*** DATA EXTRACTS ***

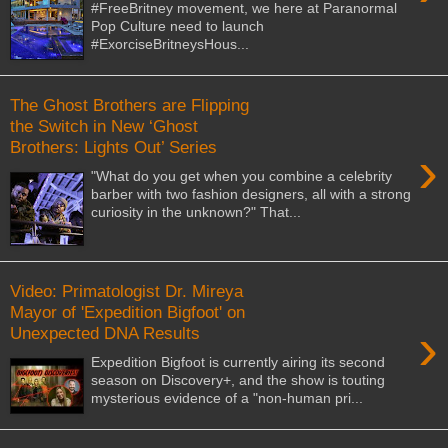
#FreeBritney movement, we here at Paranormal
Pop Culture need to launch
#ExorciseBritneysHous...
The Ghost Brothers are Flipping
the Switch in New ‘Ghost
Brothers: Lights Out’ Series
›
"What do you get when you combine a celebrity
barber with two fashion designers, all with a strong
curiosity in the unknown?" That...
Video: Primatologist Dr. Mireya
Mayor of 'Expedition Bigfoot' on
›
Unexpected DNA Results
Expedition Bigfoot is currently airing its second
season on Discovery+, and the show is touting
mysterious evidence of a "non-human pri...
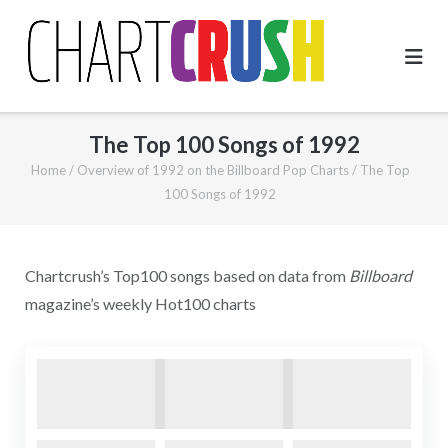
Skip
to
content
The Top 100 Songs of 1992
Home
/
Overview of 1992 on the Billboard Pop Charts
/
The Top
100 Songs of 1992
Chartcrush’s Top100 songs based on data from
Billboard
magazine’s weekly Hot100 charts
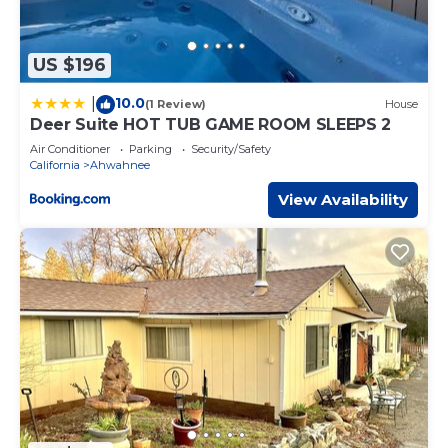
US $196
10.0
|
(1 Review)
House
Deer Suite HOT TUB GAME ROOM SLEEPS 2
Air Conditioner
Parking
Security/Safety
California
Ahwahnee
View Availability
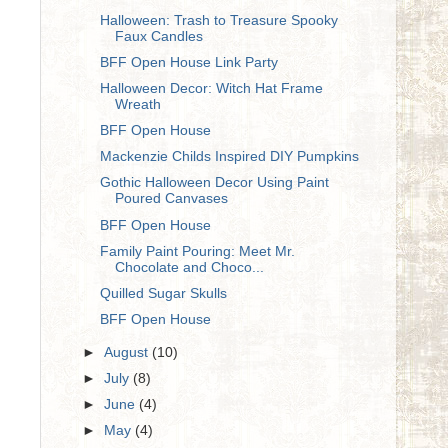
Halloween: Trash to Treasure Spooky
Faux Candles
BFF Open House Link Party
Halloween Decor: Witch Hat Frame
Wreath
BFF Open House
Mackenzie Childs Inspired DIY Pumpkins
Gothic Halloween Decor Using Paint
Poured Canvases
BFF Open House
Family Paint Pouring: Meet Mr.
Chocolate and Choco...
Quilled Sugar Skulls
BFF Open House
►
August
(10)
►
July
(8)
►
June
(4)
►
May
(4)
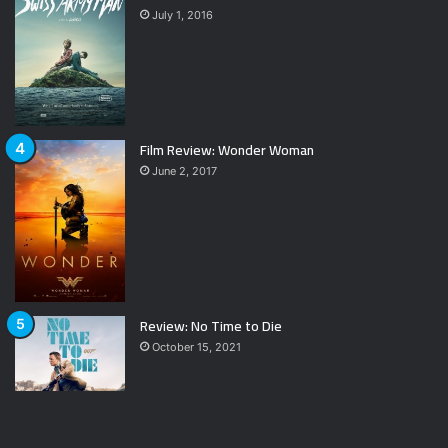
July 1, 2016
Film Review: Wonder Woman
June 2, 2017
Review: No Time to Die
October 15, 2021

*** End of DATA EXTRACTS ***
*** DATA EXTRACTS ***

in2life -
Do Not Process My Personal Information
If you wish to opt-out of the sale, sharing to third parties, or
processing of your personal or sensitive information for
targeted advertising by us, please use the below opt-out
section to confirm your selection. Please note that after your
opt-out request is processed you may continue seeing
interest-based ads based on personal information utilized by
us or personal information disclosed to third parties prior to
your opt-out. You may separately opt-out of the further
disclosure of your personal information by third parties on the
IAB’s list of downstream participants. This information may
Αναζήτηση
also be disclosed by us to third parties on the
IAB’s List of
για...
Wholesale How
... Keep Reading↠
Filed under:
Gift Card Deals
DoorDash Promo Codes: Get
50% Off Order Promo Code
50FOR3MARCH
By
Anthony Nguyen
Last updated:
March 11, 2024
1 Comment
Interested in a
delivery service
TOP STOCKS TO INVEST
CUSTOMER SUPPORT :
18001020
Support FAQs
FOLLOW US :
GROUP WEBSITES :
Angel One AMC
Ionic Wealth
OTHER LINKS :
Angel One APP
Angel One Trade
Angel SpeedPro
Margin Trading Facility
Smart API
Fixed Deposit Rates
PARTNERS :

*** End of DATA EXTRACTS ***

### AIM OF THE TASK
Format the lines of the listing as a Markdown table with the columns Row and Text. Start at the line that has "#FreeBritney movement, we here at Paranormal", end after the line that has "Expedition Bigfoot is", number each line in order, and leave out any blank lines.

### YOUR SOLUTION
| Row | Text |
|---|---|
| 1 | #FreeBritney movement, we here at Paranormal |
| 2 | Pop Culture need to launch |
| 3 | #ExorciseBritneysHous... |
| 4 | The Ghost Brothers are Flipping |
| 5 | the Switch in New ‘Ghost |
| 6 | Brothers: Lights Out’ Series |
| 7 | › |
| 8 | "What do you get when you combine a celebrity |
| 9 | barber with two fashion designers, all with a strong |
| 10 | curiosity in the unknown?" That... |
| 11 | Video: Primatologist Dr. Mireya |
| 12 | Mayor of 'Expedition Bigfoot' on |
| 13 | › |
| 14 | Unexpected DNA Results |
| 15 | Expedition Bigfoot is currently airing its second |